Dans un post aux relents complotistes publié récemment sur sa page Facebook, l’ancien premier ministre Raymond Ndong Sima s’est demandé « où (était) l’argent qui a été recouvré » suite aux récents scandales financiers ? Incompétence ou malveillance ? On est en droit de s’interroger car la réponse est pour le moins évidente. Explications.
Depuis qu’il a été débarqué de son poste de premier ministre en janvier 2014, Raymond Ndong Sima, s’est fait une spécialité : critiquer l’action de ses successeurs. « Pour lui, c’est après moi le déluge. Il n’a toujours pas digéré d’avoir été mis sur la touche », raille l’un d’entre eux.
Ces prises de parole, prétendument solides sur le fond, font habituellement la joie des médias d’opposition, trop heureux de trouver en l’ex-chef du gouvernement un Cassandre plus crédible que les habituelles figures de l’opposition radicale. Sauf que cette fois-ci, Ndong Sima semble s’être vraiment pris les pieds dans le tapis.
Dans une interview, aux accents résolument complotistes, diffusée dimanche 22 novembre sur le site d’information Gabon Actualité, l’ex-premier ministre tente – maladroitement – de jeter l’opprobre sur la politique anti-corruption du gouvernement. « On est en train de dire que les gens sont arrêtés et mis en prison ; que des sommes ont été trouvées ici et là. Mais où est l’argent qui a été trouvé chez ces gens-là ? C’est bien de dire à la population que des gens ont été impliqués dans les scandales financiers. Mais lorsque les opérations de recouvrement ont lieu, où est l’argent qui a été recouvré ? », fait mine de s’interroger l’ancien premier ministre.
Et celui-ci d’insister : « On donne à la population toute entière une information sur des détournements qui ont lieu, c’est très bien de faire ça. Mais, mais il également faut que la contrepartie soit donnée à la population. C’est-à-dire, nous devons savoir combien a été recouvré, où est cet argent et ce qu’est-ce qu’on en a fait ».

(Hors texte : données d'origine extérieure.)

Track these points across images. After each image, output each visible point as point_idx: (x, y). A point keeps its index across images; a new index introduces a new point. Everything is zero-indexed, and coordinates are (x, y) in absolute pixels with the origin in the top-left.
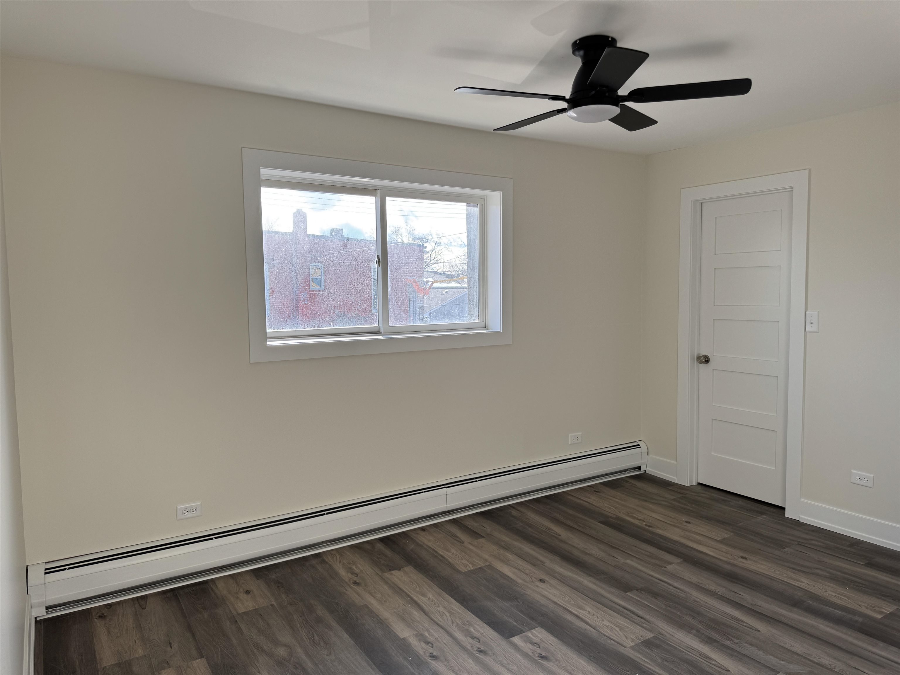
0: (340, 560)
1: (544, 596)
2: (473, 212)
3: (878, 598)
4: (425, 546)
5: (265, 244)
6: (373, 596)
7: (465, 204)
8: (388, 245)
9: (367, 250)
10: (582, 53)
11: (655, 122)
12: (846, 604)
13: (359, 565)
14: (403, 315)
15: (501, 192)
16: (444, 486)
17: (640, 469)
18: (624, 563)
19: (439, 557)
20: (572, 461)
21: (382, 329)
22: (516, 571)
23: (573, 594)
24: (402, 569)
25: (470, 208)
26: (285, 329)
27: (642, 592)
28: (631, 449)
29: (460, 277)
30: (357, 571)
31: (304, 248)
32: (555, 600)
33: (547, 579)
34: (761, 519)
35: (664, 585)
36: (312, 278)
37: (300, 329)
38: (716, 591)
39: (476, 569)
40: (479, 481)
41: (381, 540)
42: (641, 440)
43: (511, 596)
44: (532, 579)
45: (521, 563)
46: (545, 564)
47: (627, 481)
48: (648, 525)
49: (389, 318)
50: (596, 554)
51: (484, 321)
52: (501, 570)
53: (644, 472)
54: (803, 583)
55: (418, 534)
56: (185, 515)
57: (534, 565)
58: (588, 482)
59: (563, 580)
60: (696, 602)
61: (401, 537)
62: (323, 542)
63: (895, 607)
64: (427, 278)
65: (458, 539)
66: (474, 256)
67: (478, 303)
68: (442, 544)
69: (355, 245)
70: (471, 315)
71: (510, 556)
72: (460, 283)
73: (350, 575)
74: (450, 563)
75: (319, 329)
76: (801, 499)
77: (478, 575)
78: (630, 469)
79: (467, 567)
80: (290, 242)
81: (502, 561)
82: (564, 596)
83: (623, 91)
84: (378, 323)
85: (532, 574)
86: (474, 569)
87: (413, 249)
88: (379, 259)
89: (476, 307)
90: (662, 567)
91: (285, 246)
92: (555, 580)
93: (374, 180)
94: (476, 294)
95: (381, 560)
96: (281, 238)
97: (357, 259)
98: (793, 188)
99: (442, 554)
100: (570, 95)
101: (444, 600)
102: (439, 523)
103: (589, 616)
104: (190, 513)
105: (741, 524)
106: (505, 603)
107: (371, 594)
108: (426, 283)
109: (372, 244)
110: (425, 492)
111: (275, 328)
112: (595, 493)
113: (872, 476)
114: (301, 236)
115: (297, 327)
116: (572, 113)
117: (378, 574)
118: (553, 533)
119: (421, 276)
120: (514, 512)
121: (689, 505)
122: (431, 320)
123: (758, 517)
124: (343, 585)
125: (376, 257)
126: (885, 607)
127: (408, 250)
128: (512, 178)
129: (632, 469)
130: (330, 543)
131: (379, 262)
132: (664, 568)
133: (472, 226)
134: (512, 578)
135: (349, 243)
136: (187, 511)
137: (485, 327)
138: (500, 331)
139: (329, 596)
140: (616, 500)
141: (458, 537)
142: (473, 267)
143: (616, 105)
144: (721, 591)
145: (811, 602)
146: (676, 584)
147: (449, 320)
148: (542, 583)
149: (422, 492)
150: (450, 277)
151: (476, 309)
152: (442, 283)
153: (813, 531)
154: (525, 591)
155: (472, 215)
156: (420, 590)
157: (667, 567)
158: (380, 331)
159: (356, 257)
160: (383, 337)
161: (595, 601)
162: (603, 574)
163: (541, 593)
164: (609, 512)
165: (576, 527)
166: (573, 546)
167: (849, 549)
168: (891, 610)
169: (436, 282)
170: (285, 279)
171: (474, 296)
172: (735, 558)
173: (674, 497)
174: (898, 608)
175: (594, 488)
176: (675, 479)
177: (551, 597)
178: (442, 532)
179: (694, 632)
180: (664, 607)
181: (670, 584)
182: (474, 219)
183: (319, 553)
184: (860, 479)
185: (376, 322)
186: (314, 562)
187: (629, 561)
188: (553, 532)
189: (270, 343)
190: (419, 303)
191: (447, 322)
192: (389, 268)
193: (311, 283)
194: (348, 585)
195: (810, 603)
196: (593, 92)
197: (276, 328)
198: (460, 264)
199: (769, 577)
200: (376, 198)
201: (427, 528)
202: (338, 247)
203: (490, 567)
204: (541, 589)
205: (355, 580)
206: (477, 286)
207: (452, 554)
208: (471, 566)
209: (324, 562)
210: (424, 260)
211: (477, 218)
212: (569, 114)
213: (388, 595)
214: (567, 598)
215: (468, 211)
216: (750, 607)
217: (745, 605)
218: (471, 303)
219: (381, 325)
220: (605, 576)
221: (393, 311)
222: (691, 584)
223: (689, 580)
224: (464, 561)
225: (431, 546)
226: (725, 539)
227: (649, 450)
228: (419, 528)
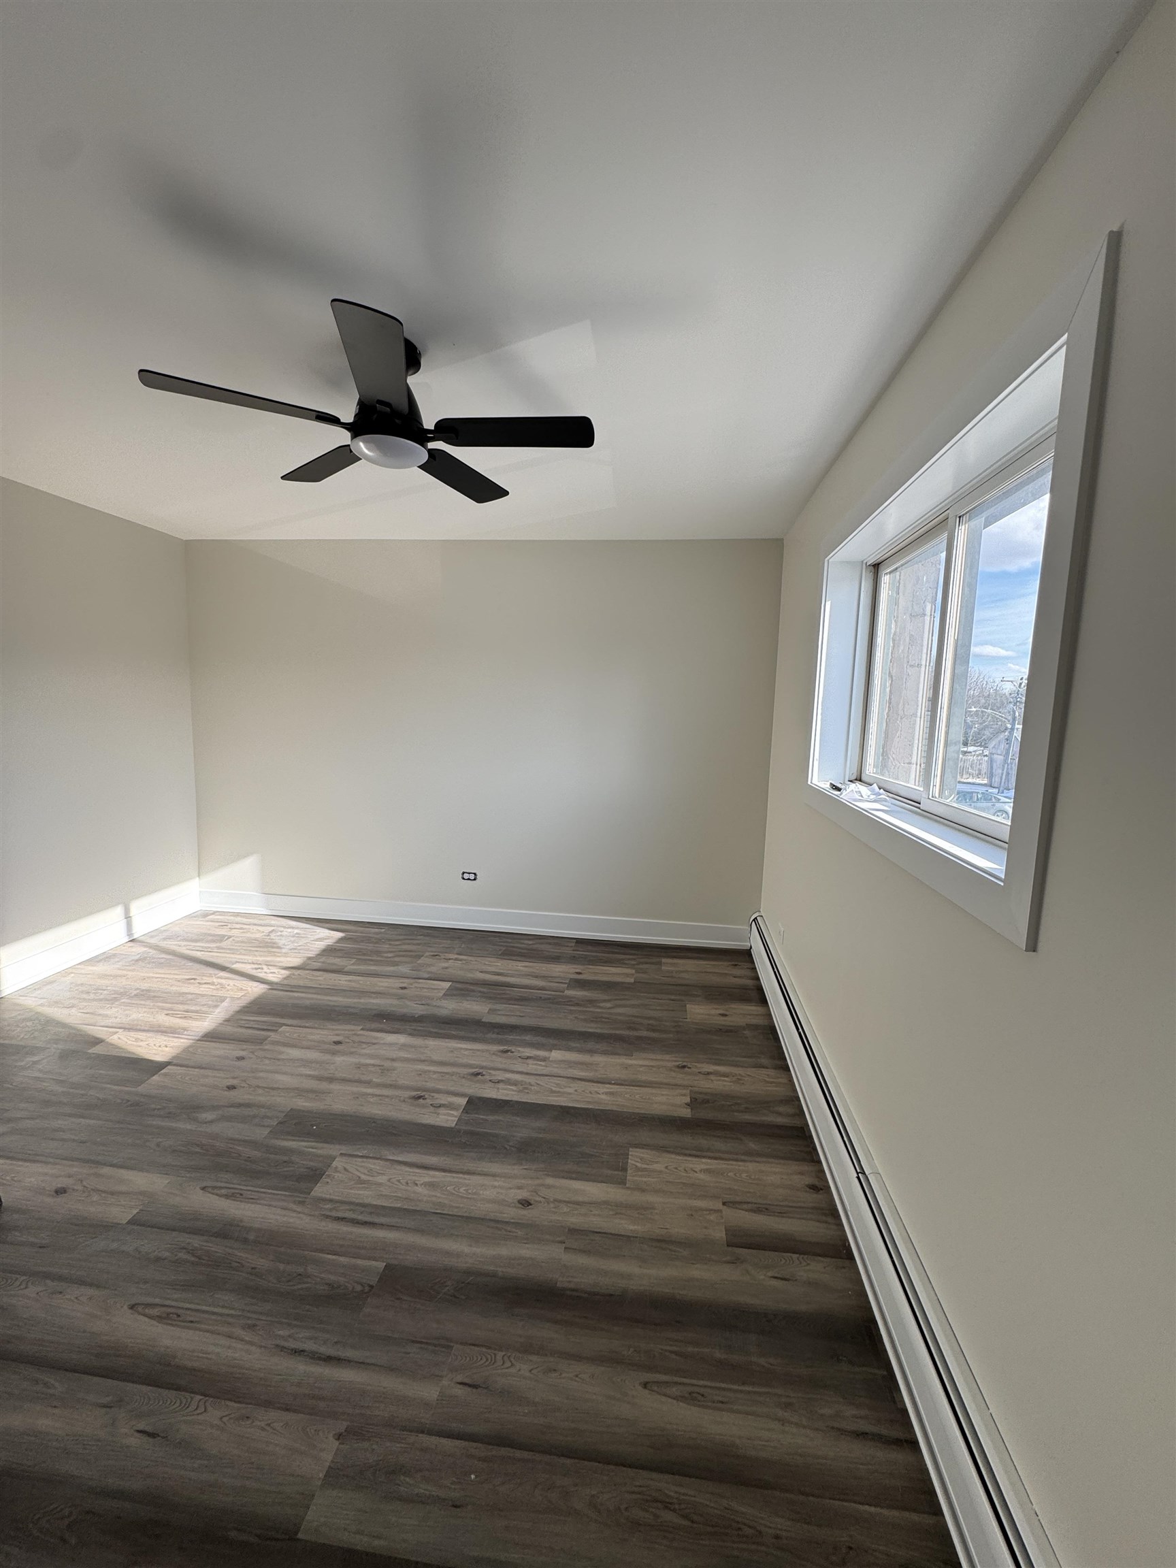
1: (489, 1173)
22: (579, 1199)
23: (461, 1208)
33: (524, 1213)
43: (529, 1150)
44: (542, 1196)
46: (561, 1246)
52: (599, 1186)
59: (501, 1227)
81: (620, 1206)
82: (470, 1194)
92: (512, 1219)
103: (414, 1178)
106: (525, 1135)
148: (522, 1198)
154: (524, 1168)
163: (504, 1180)
179: (251, 1237)
204: (511, 1186)
214: (463, 1192)
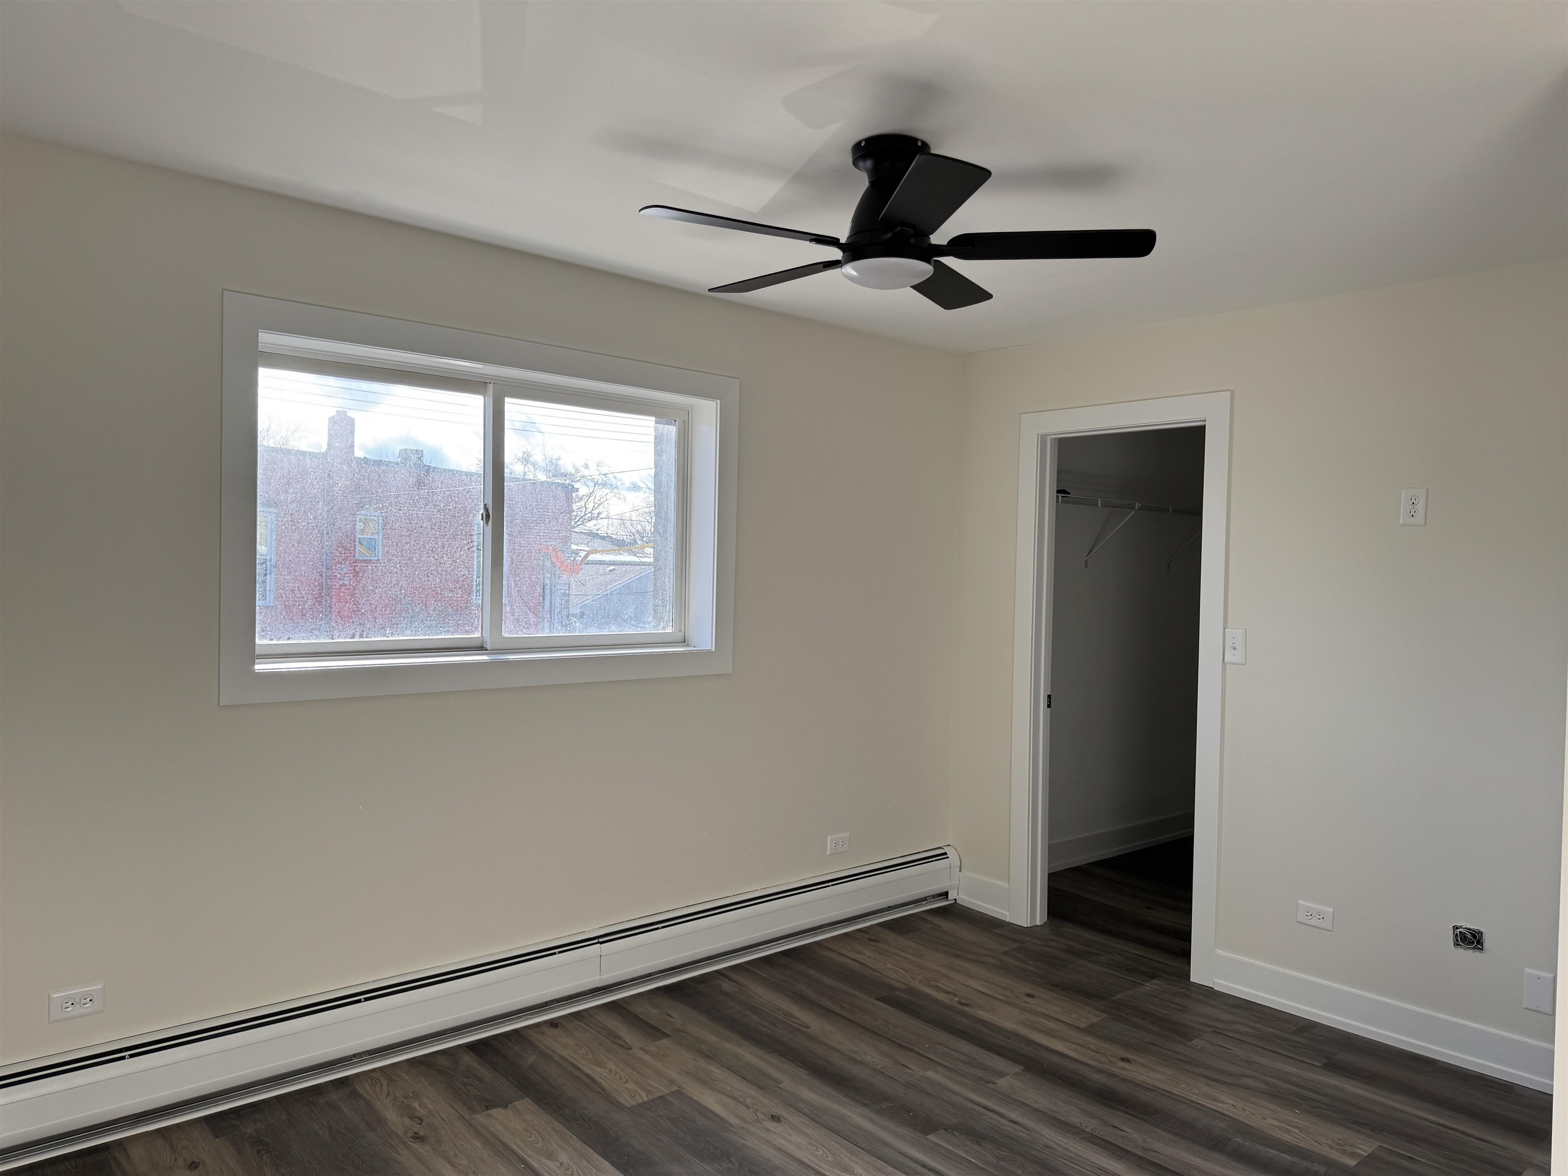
0: (389, 1090)
1: (780, 1150)
2: (667, 434)
3: (1347, 1128)
4: (557, 1058)
5: (261, 476)
6: (450, 1163)
7: (653, 419)
8: (505, 484)
9: (464, 494)
10: (869, 163)
11: (987, 296)
12: (1296, 1142)
13: (426, 1100)
14: (531, 615)
15: (719, 401)
16: (596, 941)
17: (947, 897)
18: (922, 1076)
19: (584, 1079)
20: (832, 885)
21: (488, 643)
22: (729, 1100)
23: (833, 1143)
24: (509, 1105)
25: (661, 426)
26: (294, 639)
27: (955, 1133)
28: (933, 861)
29: (637, 545)
30: (422, 1112)
31: (339, 486)
32: (800, 1155)
33: (785, 1115)
34: (1152, 986)
35: (993, 1119)
36: (360, 539)
37: (323, 640)
38: (1081, 1126)
39: (653, 1101)
40: (663, 927)
41: (471, 1047)
42: (949, 845)
43: (719, 1151)
44: (757, 1117)
45: (735, 1083)
46: (781, 1085)
47: (924, 920)
48: (963, 1002)
49: (503, 622)
50: (874, 1062)
51: (683, 631)
52: (700, 1100)
53: (954, 901)
54: (1226, 1104)
55: (543, 1033)
56: (67, 1012)
57: (761, 1088)
58: (859, 923)
59: (815, 1116)
60: (1050, 1148)
61: (510, 1041)
62: (354, 1056)
63: (1376, 1144)
64: (577, 545)
65: (620, 1042)
66: (667, 512)
67: (672, 598)
68: (589, 1052)
69: (440, 483)
70: (658, 619)
71: (715, 1070)
72: (638, 555)
73: (407, 1121)
74: (604, 1089)
75: (361, 640)
76: (1216, 950)
77: (658, 1112)
78: (930, 896)
79: (637, 1097)
80: (312, 473)
81: (704, 1083)
82: (816, 1147)
83: (940, 237)
84: (480, 630)
85: (757, 1105)
86: (650, 1100)
87: (553, 495)
88: (488, 512)
89: (668, 605)
90: (989, 1082)
91: (302, 481)
92: (798, 1115)
93: (482, 365)
94: (669, 580)
95: (469, 1088)
96: (294, 465)
97: (443, 510)
98: (1205, 420)
99: (589, 1072)
100: (848, 238)
101: (590, 1165)
102: (585, 1010)
104: (77, 1006)
105: (1119, 996)
106: (707, 1167)
107: (446, 1158)
108: (576, 553)
109: (474, 483)
110: (560, 952)
111: (273, 637)
112: (872, 943)
113: (1331, 910)
114: (334, 462)
115: (317, 636)
116: (849, 269)
117: (463, 1117)
118: (796, 1023)
119: (566, 540)
120: (726, 986)
121: (1031, 963)
122: (583, 627)
123: (1147, 982)
124: (393, 1143)
125: (482, 506)
126: (1360, 1144)
127: (543, 496)
128: (738, 378)
129: (934, 896)
130: (369, 1055)
131: (488, 516)
132: (991, 1085)
133: (664, 458)
134: (720, 1116)
135: (430, 479)
136: (72, 1004)
137: (684, 642)
138: (710, 648)
139: (362, 1166)
140: (908, 956)
141: (620, 1038)
142: (665, 531)
143: (928, 261)
144: (1090, 1125)
145: (1240, 1140)
146: (1013, 1116)
147: (617, 627)
148: (775, 1124)
149: (555, 954)
150: (619, 545)
151: (668, 608)
152: (604, 554)
153: (1237, 1007)
154: (745, 1140)
155: (665, 438)
156: (545, 1148)
157: (996, 1082)
158: (485, 646)
159: (442, 506)
160: (489, 658)
161: (871, 1153)
162: (886, 1099)
163: (774, 1142)
164: (898, 980)
165: (837, 1009)
166: (832, 1048)
167: (1295, 1038)
168: (1370, 1150)
169: (595, 552)
170: (299, 543)
171: (665, 583)
172: (1111, 1061)
173: (1006, 949)
174: (1380, 1146)
175: (868, 934)
176: (1006, 915)
177: (792, 1149)
178: (590, 1029)
180: (994, 1161)
181: (1003, 1115)
182: (669, 447)
183: (346, 1078)
184: (1311, 915)
185: (476, 628)
186: (334, 1096)
187: (930, 1074)
188: (796, 1021)
189: (260, 667)
190: (561, 589)
191: (614, 631)
192: (507, 529)
193: (357, 548)
194: (404, 1143)
195: (1238, 1141)
196: (889, 235)
197: (275, 637)
198: (638, 522)
199: (1170, 1095)
200: (486, 398)
201: (561, 1021)
202: (407, 487)
203: (679, 1094)
204: (774, 1135)
205: (416, 1130)
206: (671, 567)
207: (607, 1071)
208: (643, 1094)
209: (355, 1095)
210: (573, 511)
211: (673, 445)
212: (845, 270)
213: (482, 1160)
214: (820, 1151)
215: (658, 430)
216: (1140, 1154)
217: (1133, 1151)
218: (660, 598)
219: (487, 635)
220: (890, 1105)
221: (512, 609)
222: (1038, 1113)
223: (1036, 1106)
224: (631, 1086)
225: (568, 1057)
226: (1092, 1025)
227: (963, 863)
228: (545, 1022)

Un ancien premier ministre devrait savoir ça
Au Gabon, beaucoup s’interrogent sur cette nouvelle sortie de l’ex-chef du gouvernement tant la réponse est en réalité « évidente », comme l’explique un professeur de l’UOB.
« Dans le cadre de scandales financiers – celui de l’Opération Scorpion, des dettes intérieures fictives ou autres -, même si des saisies de sommes d’argent, de véhicules, de biens immobiliers, etc., sont effectuées par les officiers de police judiciaire sous le contrôle du juge, ces valeurs mobilières ou immobilières sont placées sous scellées jusqu’à la date du jugement définitif, ce que l’on appelle la ‘chose jugée’. Ce, pour une raison simple : si au final les personnes inculpées sont déclarées innocentes, l’argent saisi leur sera intégralement restitué. Il s’agit d’un principe fondamental du droit », explique l’universitaire, spécialiste de la procédure judiciaire.
L’ancien premier ministre Raymond Ndong Sima pouvait-il ignorer cela ? Difficile de le dire. Entre ignorance (donc incompétence) ou malveillance (malhonnêteté intellectuelle aux fins de critique systématique du gouvernement), les internautes gabonais semblent partagés.
Mais il est un point en revanche sur lequel une grande majorité d’entre eux s’accordent : durant ses deux années de mandat de premier ministre (de février 2012 à janvier 2014), le niveau de corruption était incomparablement plus élevé au Gabon qu’il ne l’est aujourd’hui. De cela, Raymond Ndong Sima, d’habitude très prolixe, se garde bien de parler.